[Collection entries]
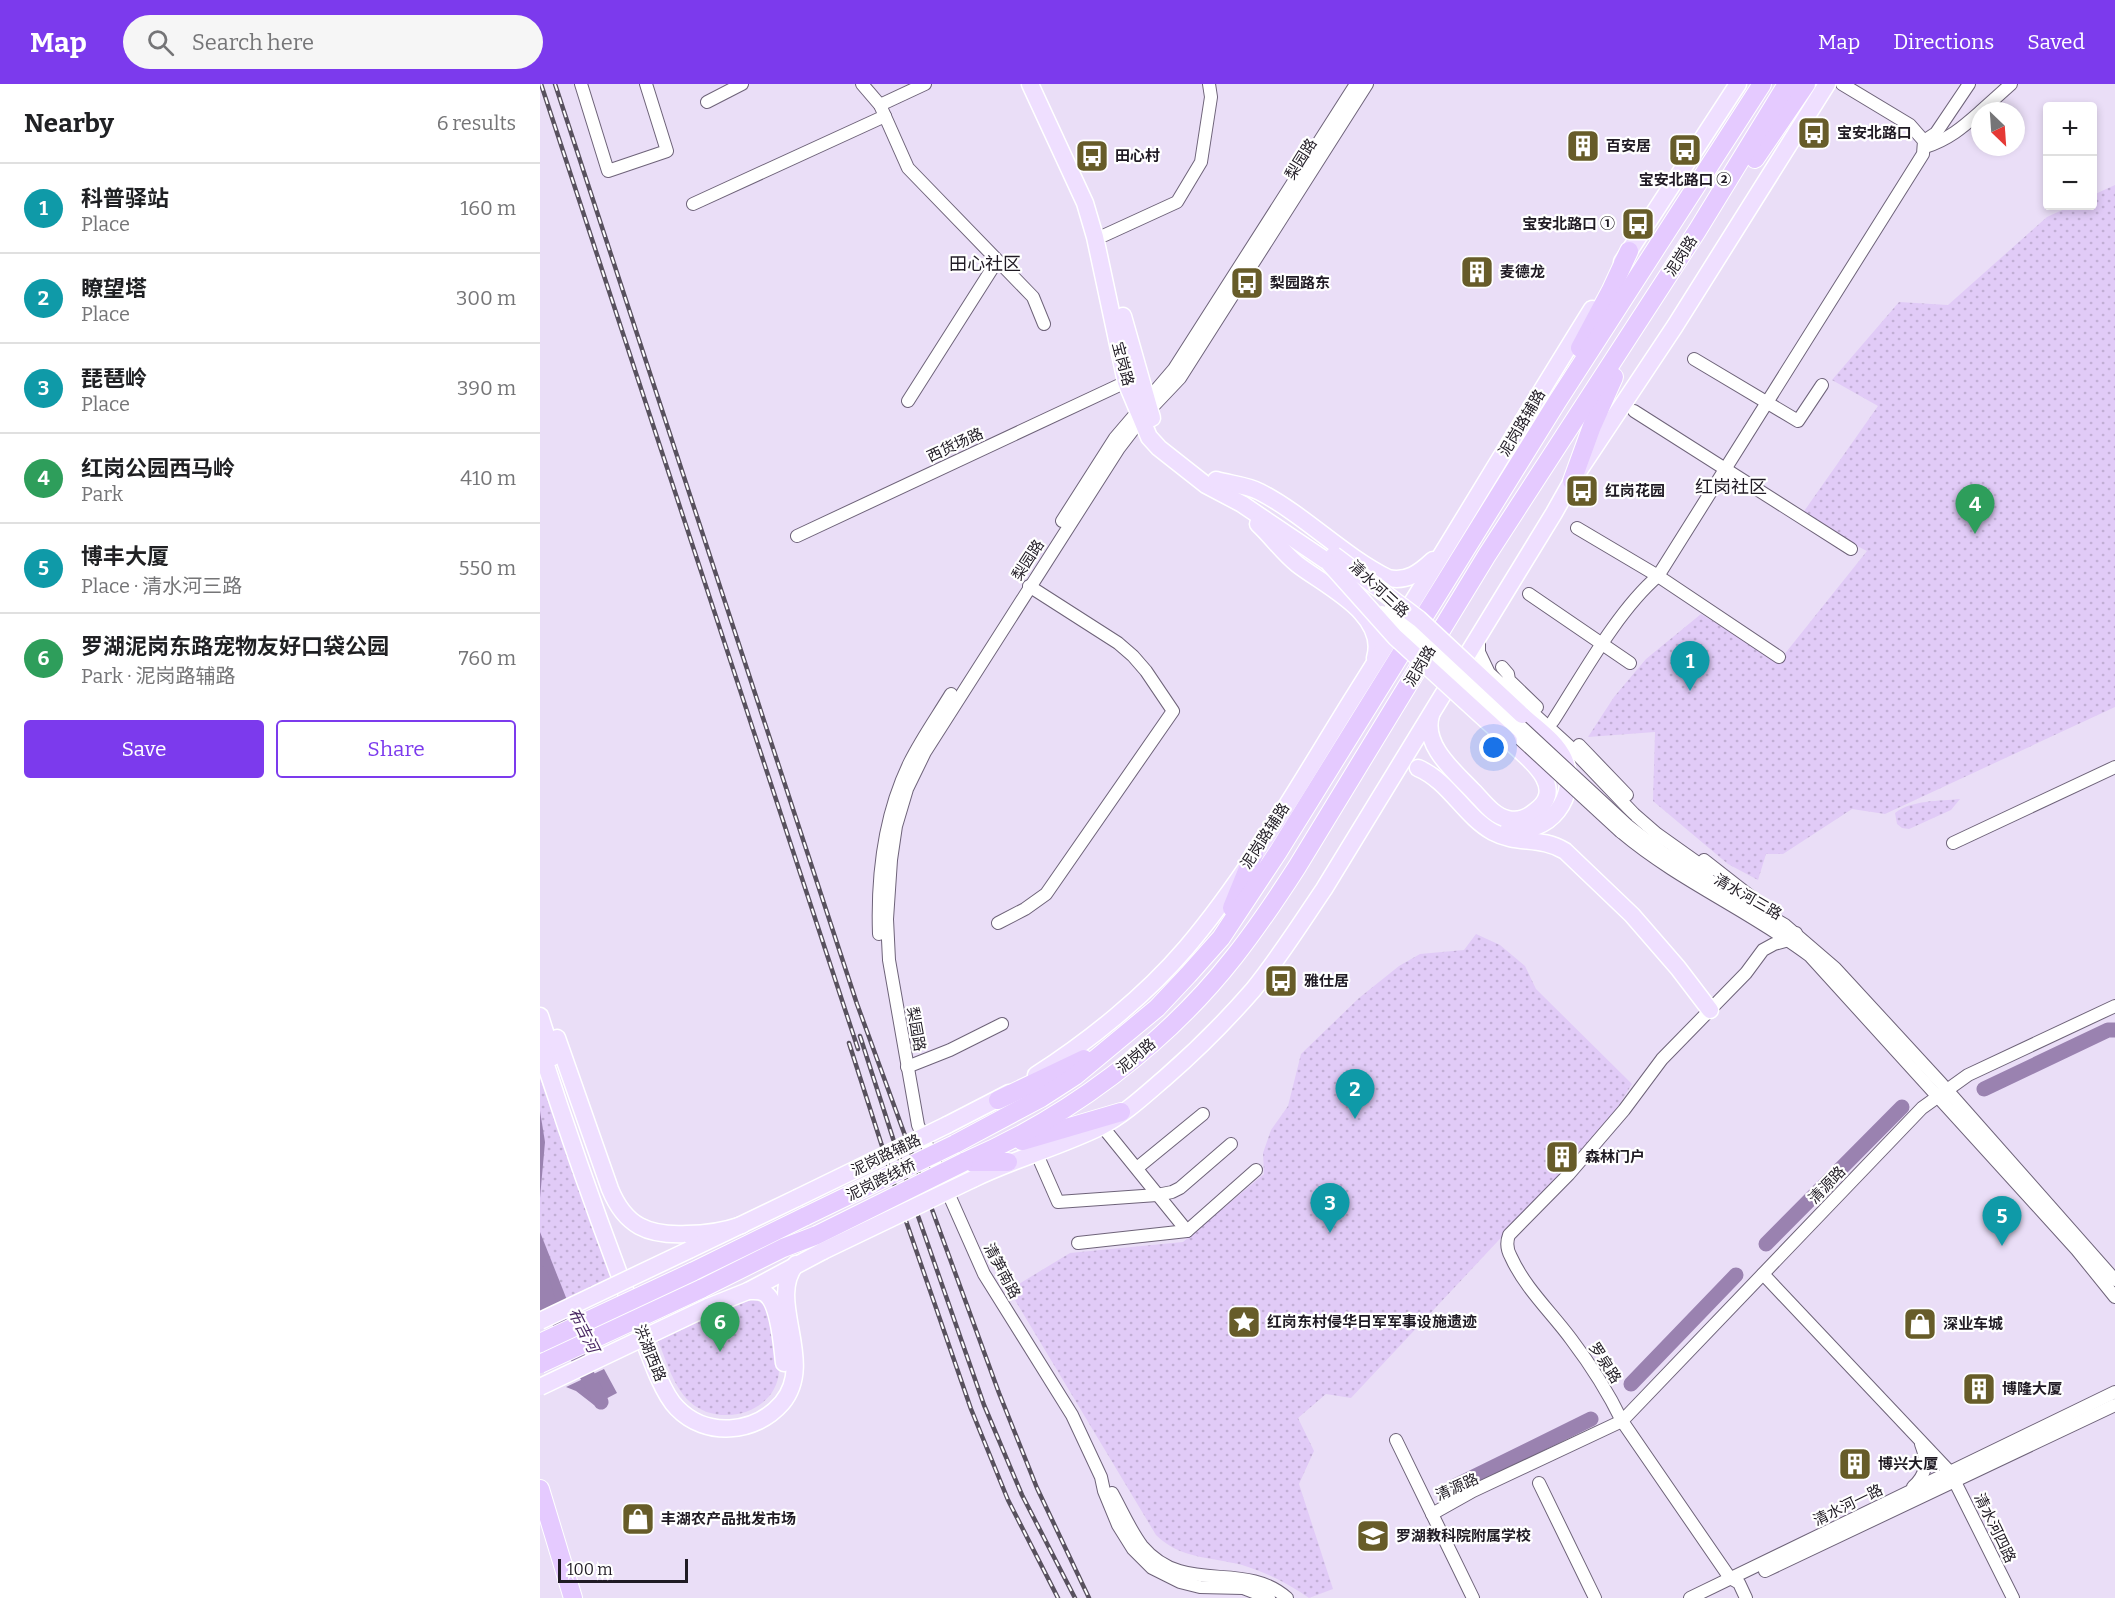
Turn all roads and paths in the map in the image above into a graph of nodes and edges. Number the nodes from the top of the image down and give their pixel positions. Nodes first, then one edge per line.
1 (581, 84) edge
2 (646, 84) edge
3 (742, 84) edge
4 (862, 84) edge
5 (925, 84) edge
6 (1030, 84) edge
7 (1041, 84) edge
8 (1209, 84) edge
9 (1356, 84) edge
10 (1366, 84) edge
11 (1738, 84) edge
12 (1787, 84) edge
13 (1806, 84) edge
14 (1821, 84) edge
15 (1827, 84) edge
16 (1842, 84) edge
17 (1969, 84) edge
18 (2012, 84) edge
19 (1761, 85) edge
20 (707, 102) dead end
21 (1991, 102) edge
22 (883, 110) junction
23 (1806, 117) junction
24 (1971, 119) edge
25 (1925, 144) junction
26 (693, 204) dead end
27 (1697, 231) junction
28 (1105, 235) junction
29 (1629, 251) junction
30 (997, 261) junction
31 (1044, 324) dead end
32 (1630, 334) junction
33 (1694, 359) dead end
34 (1126, 382) junction
35 (1822, 385) dead end
36 (908, 400) dead end
37 (1557, 402) junction
38 (1768, 402) junction
39 (1144, 409) junction
40 (1634, 411) dead end
41 (1725, 469) junction
42 (1572, 481) junction
43 (1211, 482) junction
44 (1577, 528) dead end
45 (797, 536) dead end
46 (1851, 549) dead end
47 (1443, 552) junction
48 (1331, 559) junction
49 (1658, 576) junction
50 (1029, 586) junction
51 (1529, 594) dead end
52 (1480, 633) junction
53 (1603, 644) junction
54 (1779, 657) dead end
55 (1630, 663) dead end
56 (1502, 667) dead end
57 (1371, 670) junction
58 (1431, 713) junction
59 (1553, 721) junction
60 (2115, 767) edge
61 (1418, 768) junction
62 (1394, 773) junction
63 (1624, 829) junction
64 (1953, 843) dead end
65 (1254, 854) junction
66 (1747, 902) junction
67 (999, 923) dead end
68 (1785, 925) junction
69 (1793, 937) junction
70 (1221, 938) junction
71 (2115, 1006) edge
72 (540, 1008) edge
73 (1710, 1010) junction
74 (2115, 1012) edge
75 (540, 1016) edge
76 (1002, 1024) dead end
77 (547, 1045) edge
78 (1110, 1047) junction
79 (907, 1067) junction
80 (1944, 1095) junction
81 (998, 1100) junction
82 (1121, 1112) junction
83 (1203, 1114) dead end
84 (1102, 1126) junction
85 (955, 1144) joint
86 (1231, 1144) dead end
87 (1036, 1152) junction
88 (973, 1158) junction
89 (1008, 1162) junction
90 (1137, 1168) junction
91 (1256, 1170) dead end
92 (1157, 1195) junction
93 (1187, 1231) junction
94 (685, 1242) junction
95 (820, 1243) junction
96 (1078, 1243) dead end
97 (796, 1264) junction
98 (1764, 1276) junction
99 (2115, 1280) edge
100 (748, 1291) junction
101 (728, 1298) junction
102 (2115, 1298) edge
103 (540, 1321) edge
104 (540, 1342) edge
105 (540, 1364) edge
106 (540, 1387) edge
107 (2115, 1392) edge
108 (2115, 1405) edge
109 (1623, 1422) junction
110 (1917, 1438) junction
111 (1396, 1440) dead end
112 (1101, 1477) junction
113 (1953, 1477) junction
114 (1539, 1483) dead end
115 (540, 1489) edge
116 (1904, 1495) junction
117 (1432, 1514) junction
118 (1735, 1581) junction
119 (573, 1598) edge
120 (1269, 1598) edge
121 (1287, 1598) edge
122 (1473, 1598) edge
123 (1595, 1598) edge
124 (1690, 1598) edge
125 (1707, 1598) edge
126 (1746, 1598) edge
127 (2013, 1598) edge

1 - 2 street
3 - 20 street
4 - 22 street
5 - 22 street
6 - 34 main road, 宝岗路
7 - 28 main road, 宝岗路
8 - 28 street
9 - 39 street, 梨园路
10 - 39 street, 梨园路
11 - 29 main road, 泥岗路辅路
12 - 27 highway, 泥岗路
13 - 27 highway
14 - 23 main road
15 - 23 main road
16 - 25 street
17 - 25 street
18 - 21 street
19 - 37 highway, 泥岗路
22 - 26 street
22 - 30 street
23 - 42 main road
24 - 25 street
25 - 38 street
27 - 32 highway, 泥岗路
28 - 39 main road, 宝岗路
29 - 37 highway
29 - 47 main road, 泥岗路辅路
30 - 31 street
30 - 36 street
32 - 42 highway
32 - 88 highway, 泥岗路
33 - 38 street
34 - 39 main road, 宝岗路
34 - 45 street, 西货场路
35 - 38 street
37 - 70 highway, 泥岗路
38 - 41 street
39 - 43 main road, 宝岗路
39 - 50 street, 梨园路
39 - 79 street, 梨园路
40 - 41 street
41 - 46 street
41 - 49 street
42 - 52 main road
43 - 47 main road
43 - 48 main road, 宝岗路
43 - 57 main road
44 - 49 street
47 - 57 main road, 泥岗路辅路
48 - 58 main road, bridge
48 - 61 main road, bridge
48 - 63 street, 清水河三路, bridge
49 - 53 street
49 - 54 street
50 - 67 street
50 - 79 street, 梨园路
51 - 53 street
52 - 58 main road
52 - 66 street
53 - 55 street
53 - 59 street
56 - 59 street
57 - 65 main road, 泥岗路辅路
58 - 62 main road
59 - 68 street
60 - 64 street
61 - 62 main road
61 - 73 main road
62 - 82 main road
63 - 66 street, 清水河三路
63 - 69 street, 清水河三路
65 - 70 highway
65 - 81 main road, 泥岗路辅路
66 - 68 street, 清水河三路
68 - 69 street, 清水河三路
69 - 73 street, 罗泉路
69 - 80 street, 清水河三路
70 - 78 highway, 泥岗路
71 - 80 street, 清源路
72 - 77 main road, 洪湖西路
73 - 109 street, 罗泉路
74 - 80 street, 清源路
75 - 77 main road, 洪湖西路
76 - 79 street
77 - 94 main road, 洪湖西路
77 - 97 main road, 洪湖西路
77 - 100 main road, 洪湖西路
78 - 81 highway
78 - 85 highway, 泥岗路
79 - 112 street, 清笋南路
80 - 98 street, 清源路
80 - 99 street, 清水河三路
80 - 102 street, 清水河三路
81 - 94 main road, 泥岗路辅路, bridge
82 - 84 main road
82 - 88 highway
83 - 90 street
84 - 87 main road
84 - 90 street
85 - 104 highway, 泥岗跨线桥, bridge
86 - 92 street
87 - 89 main road
87 - 92 street
88 - 89 highway
88 - 95 highway, 泥岗跨线桥, bridge
89 - 95 main road, bridge
90 - 92 street
91 - 93 street
92 - 93 street
93 - 96 street
94 - 103 main road, 泥岗路辅路, bridge
95 - 97 main road
95 - 101 main road
95 - 105 highway, 泥岗跨线桥, bridge
97 - 100 main road
98 - 109 street, 清源路
98 - 110 street, 清水河四路
100 - 101 main road
101 - 106 main road, bridge
107 - 113 street, 清水河一路
108 - 113 street, 清水河一路
109 - 117 street, 清源路
109 - 118 street, 罗泉路
110 - 113 street, 清水河四路
110 - 116 street
111 - 117 street
112 - 120 street, 清笋南路
112 - 121 street, 清笋南路
113 - 116 street, 清水河一路
113 - 118 street, 清水河一路
113 - 127 street, 清水河四路
114 - 123 street
115 - 119 highway
116 - 118 street, 清水河一路
117 - 122 street
118 - 124 street, 清水河一路
118 - 125 street, 清水河一路
118 - 126 street, 罗泉路

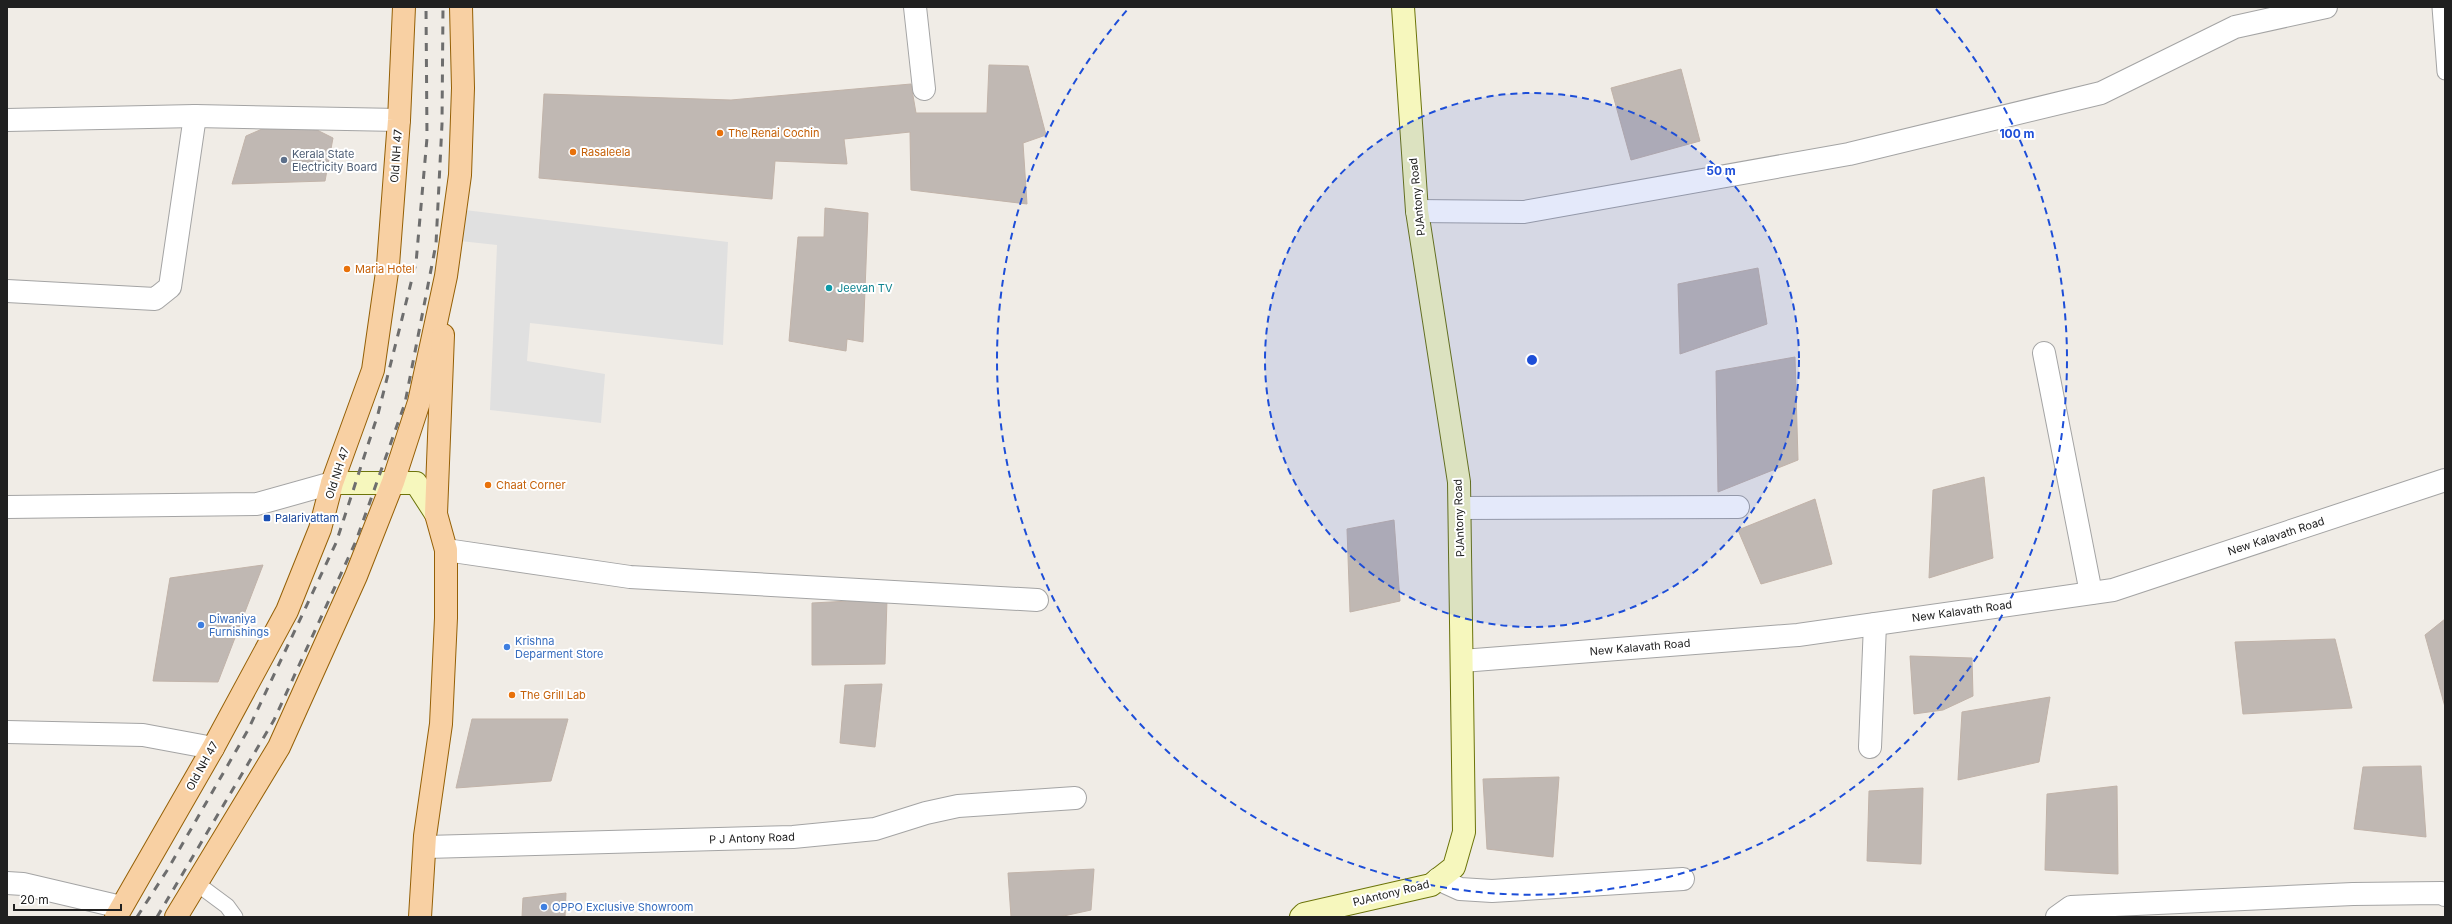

▸ WHAT IS REQUIRED
What lines in the data above carry "清水河三路"? Return them all.

▸ EXPECTED OUTPUT
48 - 63 street, 清水河三路, bridge
63 - 66 street, 清水河三路
63 - 69 street, 清水河三路
66 - 68 street, 清水河三路
68 - 69 street, 清水河三路
69 - 80 street, 清水河三路
80 - 99 street, 清水河三路
80 - 102 street, 清水河三路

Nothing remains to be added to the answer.